SITUATION IN NUMBERS
319,000 children in need of humanitarian assistance in (37% of total people in need - 2018 Humanitarian Needs Overview)
863,000 people in need (2018 Humanitarian Needs Overview)
UNICEF Myanmar HAC Appeal 2018
Funds Received 2018
Situation Overview & Humanitarian Needs
UNICEF continues to expand access in both central and northern Rakhine and is working to scale up programmes through NGO partners as well as to support Government of Myanmar (GoM) in system strengthening. The situation in Rakhine remains relatively stable with activities continuing throughout central and northern Rakhine. UNICEF continues to receive travel authorization for both central and northern Rakhine and has two additional staff posted to Maungdaw town in addition to the substantial presence in Sittwe, Rakhine. Monsoon rains continue to flood low-lying areas, including some vulnerable IDP camps.
Kachin and Shan
The situation remains unstable with ongoing fighting between the GoM and armed ethnic groups in several areas of Kachin State. Movement along the Myitkyina-Bhamo road has not been affected but humanitarian agencies have taken precautionary measures when traveling in the area. In addition to conflict, flooding has affected a number of households in the remote and hard-to-reach Puta-O Township. The GoM continues to be interested in resettlement and return of IDPs, however the process is uncoordinated and a clear strategy remains to be developed. In some areas, returnees are facing restrictions of movement due to landmine contamination around the village and near the township’s hospital. In Pangwa IDP camp, the Kachin State Government has pledged 6.5 million Myanmar Kyats—approximately USD 4,180—to each of the 57 households planning to relocate by end of the year. The absence of teachers remains a concern.

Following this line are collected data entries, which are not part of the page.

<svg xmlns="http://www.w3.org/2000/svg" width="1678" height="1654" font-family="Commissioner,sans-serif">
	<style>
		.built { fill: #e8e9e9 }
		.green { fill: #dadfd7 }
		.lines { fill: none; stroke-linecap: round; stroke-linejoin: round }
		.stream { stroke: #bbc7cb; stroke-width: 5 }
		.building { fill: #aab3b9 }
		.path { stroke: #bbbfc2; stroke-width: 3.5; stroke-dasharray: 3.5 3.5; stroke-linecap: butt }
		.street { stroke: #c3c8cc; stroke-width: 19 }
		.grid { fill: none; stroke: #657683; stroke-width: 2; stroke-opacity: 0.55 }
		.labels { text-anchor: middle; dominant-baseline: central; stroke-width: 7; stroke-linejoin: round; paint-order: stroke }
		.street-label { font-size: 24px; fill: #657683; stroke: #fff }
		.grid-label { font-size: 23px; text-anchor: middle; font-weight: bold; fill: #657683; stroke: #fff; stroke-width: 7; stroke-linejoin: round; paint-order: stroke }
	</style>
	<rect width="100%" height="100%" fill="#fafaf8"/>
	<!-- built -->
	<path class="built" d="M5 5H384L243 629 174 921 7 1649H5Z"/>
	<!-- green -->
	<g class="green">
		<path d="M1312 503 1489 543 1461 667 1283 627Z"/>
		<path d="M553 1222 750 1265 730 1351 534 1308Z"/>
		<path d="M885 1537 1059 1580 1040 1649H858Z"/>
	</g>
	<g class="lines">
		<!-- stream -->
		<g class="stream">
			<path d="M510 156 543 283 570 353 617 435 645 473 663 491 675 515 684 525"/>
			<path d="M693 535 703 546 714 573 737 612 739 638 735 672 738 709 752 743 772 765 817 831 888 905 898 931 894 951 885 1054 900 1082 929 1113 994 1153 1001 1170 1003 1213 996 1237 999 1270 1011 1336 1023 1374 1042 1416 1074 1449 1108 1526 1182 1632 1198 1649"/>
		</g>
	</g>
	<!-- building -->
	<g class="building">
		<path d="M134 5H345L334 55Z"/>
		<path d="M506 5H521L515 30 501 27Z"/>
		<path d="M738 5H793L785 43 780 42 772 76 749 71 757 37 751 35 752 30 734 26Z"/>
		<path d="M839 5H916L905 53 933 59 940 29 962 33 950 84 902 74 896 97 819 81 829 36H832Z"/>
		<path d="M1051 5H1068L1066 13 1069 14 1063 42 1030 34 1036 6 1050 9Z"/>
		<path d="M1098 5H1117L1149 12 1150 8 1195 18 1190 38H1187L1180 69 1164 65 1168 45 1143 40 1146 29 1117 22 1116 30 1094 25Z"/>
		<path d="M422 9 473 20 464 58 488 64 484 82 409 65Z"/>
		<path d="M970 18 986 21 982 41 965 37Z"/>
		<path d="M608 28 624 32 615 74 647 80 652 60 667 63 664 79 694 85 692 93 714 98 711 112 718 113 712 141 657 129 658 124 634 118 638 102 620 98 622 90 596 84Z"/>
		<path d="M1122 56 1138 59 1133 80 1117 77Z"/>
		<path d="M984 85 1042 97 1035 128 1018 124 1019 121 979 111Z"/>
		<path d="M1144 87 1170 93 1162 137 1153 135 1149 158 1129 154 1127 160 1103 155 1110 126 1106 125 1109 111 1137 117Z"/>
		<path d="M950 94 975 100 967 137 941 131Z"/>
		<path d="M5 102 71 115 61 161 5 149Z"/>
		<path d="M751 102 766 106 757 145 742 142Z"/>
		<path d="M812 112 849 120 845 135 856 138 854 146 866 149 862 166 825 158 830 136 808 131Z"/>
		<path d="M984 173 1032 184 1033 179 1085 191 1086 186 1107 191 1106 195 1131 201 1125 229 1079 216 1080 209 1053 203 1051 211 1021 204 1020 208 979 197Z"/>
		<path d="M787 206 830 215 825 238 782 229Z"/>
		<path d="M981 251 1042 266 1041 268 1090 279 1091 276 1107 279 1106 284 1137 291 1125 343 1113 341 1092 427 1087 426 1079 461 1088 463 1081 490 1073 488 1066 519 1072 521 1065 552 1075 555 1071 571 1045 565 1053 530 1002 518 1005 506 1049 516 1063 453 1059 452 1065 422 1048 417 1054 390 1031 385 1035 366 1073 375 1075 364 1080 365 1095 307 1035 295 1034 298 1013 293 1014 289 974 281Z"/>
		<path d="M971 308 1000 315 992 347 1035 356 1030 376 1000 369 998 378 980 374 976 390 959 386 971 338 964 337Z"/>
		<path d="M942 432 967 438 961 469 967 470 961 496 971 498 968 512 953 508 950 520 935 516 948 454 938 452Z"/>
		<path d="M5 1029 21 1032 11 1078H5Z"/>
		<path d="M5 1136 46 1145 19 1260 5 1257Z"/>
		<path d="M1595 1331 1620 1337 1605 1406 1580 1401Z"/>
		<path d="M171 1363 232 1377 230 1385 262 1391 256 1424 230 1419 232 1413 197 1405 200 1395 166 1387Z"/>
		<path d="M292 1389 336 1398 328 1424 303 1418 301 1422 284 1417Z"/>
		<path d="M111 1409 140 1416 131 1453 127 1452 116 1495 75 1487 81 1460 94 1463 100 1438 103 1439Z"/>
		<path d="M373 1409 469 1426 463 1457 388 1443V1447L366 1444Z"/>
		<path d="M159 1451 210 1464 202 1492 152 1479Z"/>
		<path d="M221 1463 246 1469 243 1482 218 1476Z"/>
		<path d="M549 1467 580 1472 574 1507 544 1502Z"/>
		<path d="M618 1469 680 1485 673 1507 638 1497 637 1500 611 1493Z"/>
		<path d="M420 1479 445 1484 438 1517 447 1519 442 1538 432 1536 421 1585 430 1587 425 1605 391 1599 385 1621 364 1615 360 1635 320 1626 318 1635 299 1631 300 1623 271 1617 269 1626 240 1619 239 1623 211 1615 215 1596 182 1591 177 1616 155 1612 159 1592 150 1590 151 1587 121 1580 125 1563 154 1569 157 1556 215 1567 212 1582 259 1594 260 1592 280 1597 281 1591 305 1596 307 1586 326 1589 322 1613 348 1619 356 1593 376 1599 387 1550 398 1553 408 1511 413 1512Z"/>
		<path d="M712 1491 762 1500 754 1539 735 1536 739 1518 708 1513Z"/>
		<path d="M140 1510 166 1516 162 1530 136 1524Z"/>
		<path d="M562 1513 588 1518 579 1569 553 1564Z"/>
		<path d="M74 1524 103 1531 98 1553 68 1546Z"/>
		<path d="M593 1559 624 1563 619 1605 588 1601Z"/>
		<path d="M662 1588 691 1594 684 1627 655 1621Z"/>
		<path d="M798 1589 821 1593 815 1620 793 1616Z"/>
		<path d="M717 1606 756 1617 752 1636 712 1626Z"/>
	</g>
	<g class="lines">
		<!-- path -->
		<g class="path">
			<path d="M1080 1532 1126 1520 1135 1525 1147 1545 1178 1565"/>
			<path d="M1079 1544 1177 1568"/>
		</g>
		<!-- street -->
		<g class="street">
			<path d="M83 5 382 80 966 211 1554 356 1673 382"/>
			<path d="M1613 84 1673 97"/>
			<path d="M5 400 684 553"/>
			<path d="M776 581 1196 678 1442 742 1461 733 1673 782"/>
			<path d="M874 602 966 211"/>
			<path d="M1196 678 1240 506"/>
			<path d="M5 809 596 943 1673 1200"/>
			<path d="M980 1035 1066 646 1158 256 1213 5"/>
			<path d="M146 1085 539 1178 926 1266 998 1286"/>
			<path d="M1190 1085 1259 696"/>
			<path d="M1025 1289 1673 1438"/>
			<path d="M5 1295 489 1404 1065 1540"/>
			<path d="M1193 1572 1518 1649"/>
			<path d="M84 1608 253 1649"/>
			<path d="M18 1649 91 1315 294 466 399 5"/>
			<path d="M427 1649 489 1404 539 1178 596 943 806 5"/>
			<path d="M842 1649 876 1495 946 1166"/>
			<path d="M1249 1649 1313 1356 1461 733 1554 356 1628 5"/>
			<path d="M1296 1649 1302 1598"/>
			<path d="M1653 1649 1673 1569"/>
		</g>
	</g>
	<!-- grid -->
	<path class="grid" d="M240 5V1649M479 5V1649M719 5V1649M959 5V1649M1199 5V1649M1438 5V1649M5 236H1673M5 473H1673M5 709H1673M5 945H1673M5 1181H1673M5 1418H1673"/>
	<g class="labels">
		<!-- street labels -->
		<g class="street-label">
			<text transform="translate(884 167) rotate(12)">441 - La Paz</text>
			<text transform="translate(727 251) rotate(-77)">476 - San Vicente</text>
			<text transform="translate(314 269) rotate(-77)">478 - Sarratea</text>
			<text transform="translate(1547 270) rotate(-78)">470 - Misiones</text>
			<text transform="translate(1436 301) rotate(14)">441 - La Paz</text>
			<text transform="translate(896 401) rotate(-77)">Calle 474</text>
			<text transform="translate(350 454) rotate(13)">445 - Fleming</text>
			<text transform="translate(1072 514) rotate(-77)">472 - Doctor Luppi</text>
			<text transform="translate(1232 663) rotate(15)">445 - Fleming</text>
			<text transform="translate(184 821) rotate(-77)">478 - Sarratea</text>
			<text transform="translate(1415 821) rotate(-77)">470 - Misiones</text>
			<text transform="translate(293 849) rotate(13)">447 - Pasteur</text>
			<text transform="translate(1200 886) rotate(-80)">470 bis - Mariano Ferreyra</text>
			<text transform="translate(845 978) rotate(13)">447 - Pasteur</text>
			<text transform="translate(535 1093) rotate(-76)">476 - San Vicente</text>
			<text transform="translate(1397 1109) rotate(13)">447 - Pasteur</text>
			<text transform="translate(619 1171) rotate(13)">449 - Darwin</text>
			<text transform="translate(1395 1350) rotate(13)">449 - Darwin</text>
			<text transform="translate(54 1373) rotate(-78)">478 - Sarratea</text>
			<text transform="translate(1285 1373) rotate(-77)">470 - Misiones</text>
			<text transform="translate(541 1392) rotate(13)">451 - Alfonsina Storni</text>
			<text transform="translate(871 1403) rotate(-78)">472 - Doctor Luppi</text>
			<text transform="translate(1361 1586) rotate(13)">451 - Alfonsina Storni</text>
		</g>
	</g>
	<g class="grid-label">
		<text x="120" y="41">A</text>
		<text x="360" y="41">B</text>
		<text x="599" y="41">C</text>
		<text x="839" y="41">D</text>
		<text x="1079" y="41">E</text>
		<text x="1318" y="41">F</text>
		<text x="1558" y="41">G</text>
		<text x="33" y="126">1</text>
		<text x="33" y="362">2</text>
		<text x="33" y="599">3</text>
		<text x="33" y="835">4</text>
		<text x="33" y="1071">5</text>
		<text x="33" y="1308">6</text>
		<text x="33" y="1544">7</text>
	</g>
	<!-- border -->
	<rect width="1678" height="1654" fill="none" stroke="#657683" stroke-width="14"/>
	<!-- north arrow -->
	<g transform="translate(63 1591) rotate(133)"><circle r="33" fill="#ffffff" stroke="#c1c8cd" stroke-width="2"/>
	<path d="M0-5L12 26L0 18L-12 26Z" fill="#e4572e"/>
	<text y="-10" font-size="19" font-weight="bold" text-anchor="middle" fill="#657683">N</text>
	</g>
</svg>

Flooding in southern Myanmar
Flooding continued to impact dozens of communities in the south of Myanmar with Bago Region and Kayin State hit particularly hard. In Bago, a dam spillway collapse at the end of the month displaced approximately 60,000 people for several weeks. The government’s Department of Disaster Management reports that since the flooding began in early July over 219,700 people have been temporarily displaced countrywide and some 136 temporary evacuation sites remaining open at the end of the August. In August, UNICEF provided humanitarian assistance to flood-affected populations principally in Bago and Kayin through the Department of Social Welfare and the Department of Rural Development. In response to the dam spillway break in Bago, UNICEF provided—at the request of the Government—bleaching powder, buckets, hygiene kits and water purification supplies, for 30,000 people.